Problem to work on :: Reproduce the stretch from the beginning of the rows through the line containing "edge [color=midnightblue dir=back", both included, and leave the pictures out of your answer.

Available data ::
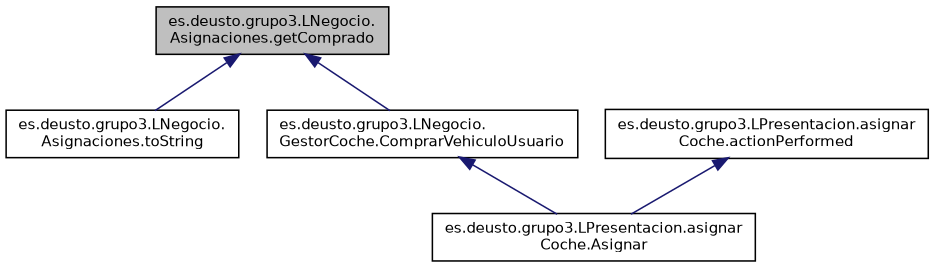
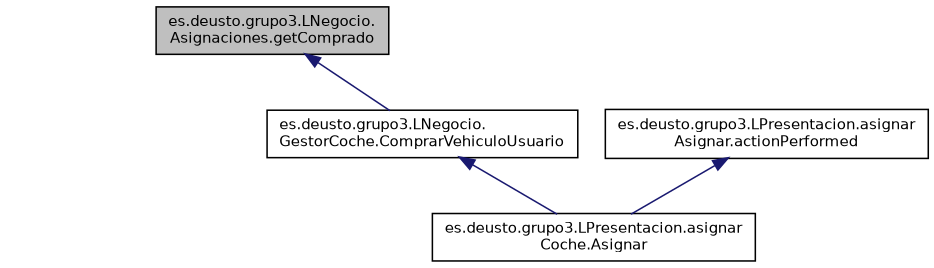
  digraph {
    rankdir=TB
    node [color=black fillcolor=white fontname=Helvetica fontsize=10 shape=record style=filled]
    edge [color=midnightblue dir=back fontname=Helvetica fontsize=10 labelfontname=Helvetica labelfontsize=10 style=solid]
    n1 [fillcolor=grey75 fontcolor=black height=0.2 label="es.deusto.grupo3.LNegocio.\lAsignaciones.getComprado" width=0.4]
-   n2 [height=0.2 label="es.deusto.grupo3.LNegocio.\lAsignaciones.toString" width=0.4]
    n3 [height=0.2 label="es.deusto.grupo3.LNegocio.\lGestorCoche.ComprarVehiculoUsuario" width=0.4]
    n4 [height=0.2 label="es.deusto.grupo3.LPresentacion.asignar\lCoche.Asignar" width=0.4]
-   n5 [height=0.2 label="es.deusto.grupo3.LPresentacion.asignar\lCoche.actionPerformed" width=0.4]
-   n1 -> n2
+   n5 [height=0.2 label="es.deusto.grupo3.LPresentacion.asignar\lAsignar.actionPerformed" width=0.4]
    n1 -> n3
    n3 -> n4
    n5 -> n4
  }
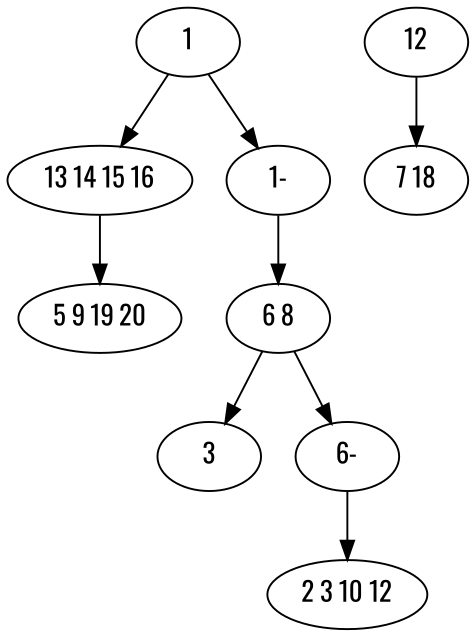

Output for this task ::
  digraph {
    rankdir=TB
    node [color=black fillcolor=white fontname=Helvetica fontsize=10 shape=record style=filled]
    edge [color=midnightblue dir=back fontname=Helvetica fontsize=10 labelfontname=Helvetica labelfontsize=10 style=solid]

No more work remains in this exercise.